I don’t have a clue what it means. I asked an African American woman I work with.

That’s a good question. The answer is that the half life on one of these manufactured tempest in a tea pots is about two weeks. After that everybody’ heard it who’s gonna hear it and it’s about time to move on to something new. Usually it takes about a week or so to gestate a new scandal du jour.

So, if one wanted to keep up a constant campaign to discredit a competing news agency that ran counter to your goals you need about 15 - 18 little scandals a year. Considering that they are on 24 hours a day chances are pretty good that they will say or do something that you can pounce on and misinterpret.
I’m glad you brought this up, because the regularity of the scandals is to me one of the strongest proofs of a campaign to discredit. The same thing happens with Rush Limbaugh. The same thing happens with Bush.

Call it the “scandal of the week strategy.”

Further proof that it occurs could be seen during the democratic race, as Hillary fell victim to this campaign.

It’s so old and transparent and common that the only way you can’t see it is if you’re a total partisan wingnut.

No. Not usually. It seems to me that the left uses a constant attack strategy against the right, picking at lots of little things. The strategy on the right is to usually let the little stuff go buy and pick one or two major things (or things that can be made to seem major) and work those over real good.

I’m not sure which is the better strategy.

Not accepted by anyone to be a black phrase. As someone mentioned upthread, Laura Schlessinger (Dr. Laura) says “My kids’ mom” multiple times a day on her program. And although perhaps a little too anecdotal, I hear people, usually women, who are married and not black, speak in this way from time to time.

Not entirely correct, as the term has, unfortunately, crept into non-black, non-urban vernacular, but I’ll give you this one.

Based on similarity alone, and given your stated personal experience, yes, this would be a reasonable assumption.

Then one would be making an assertion (or presumption) of equivalence in the two terms that doesn’t exist. Grammar has nothing to do with it.

Hell, the first term I really heard the terms used was in “Hit That” by The Offspring. I don’t know if the phrase has crept into the gossip magazines, as I look at those as little as possible.

bint’s skint blintz was dint by a mint flint tint.

I’ll be over here in the corner, playing with words…

And now back to the thread.

  1. Is there any evidence whatsoever that the producer who elected to use that chyron was even aware of Michelle Obama’s introduction of her husband as her babies’ daddy before she used that offensive phrase?
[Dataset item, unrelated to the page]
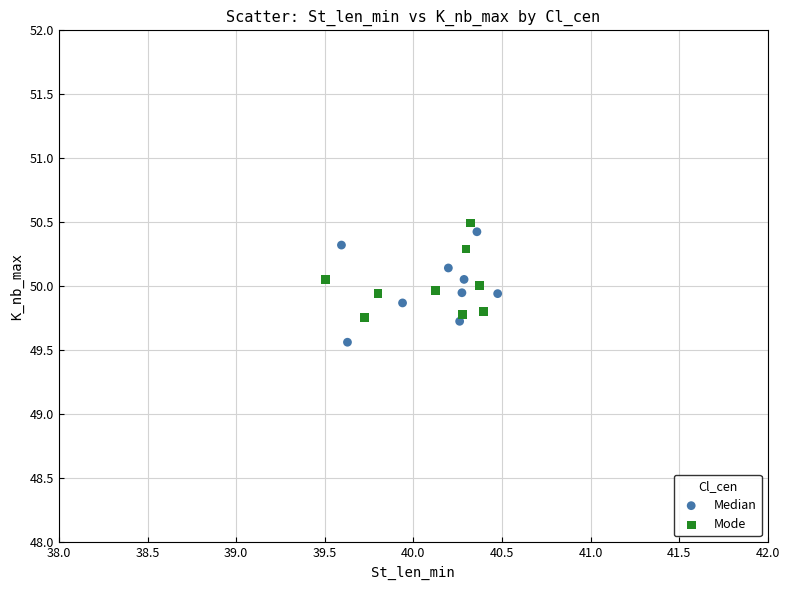

Which series has the largest Y range (max minus min)?

Median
  2. Is there any transcript anywhere that puts Michelle Obama’s introduction of Barack as her babies’ daddy into context? For instance, perhaps she’d just been regaling the audience with stories about their children, then segued into “. . . and speaking of our little girls, I’d like to introduce my babies’ daddy, Barack Obama!!!”

Not that I could find, but then again, I’ve been accused of having weak Google-fu.

I haven’t looked for actual transcripts, but, yep, that’s pretty much how I remember it. It seemed an expression of pride and not strange at all…and the audience ate it up.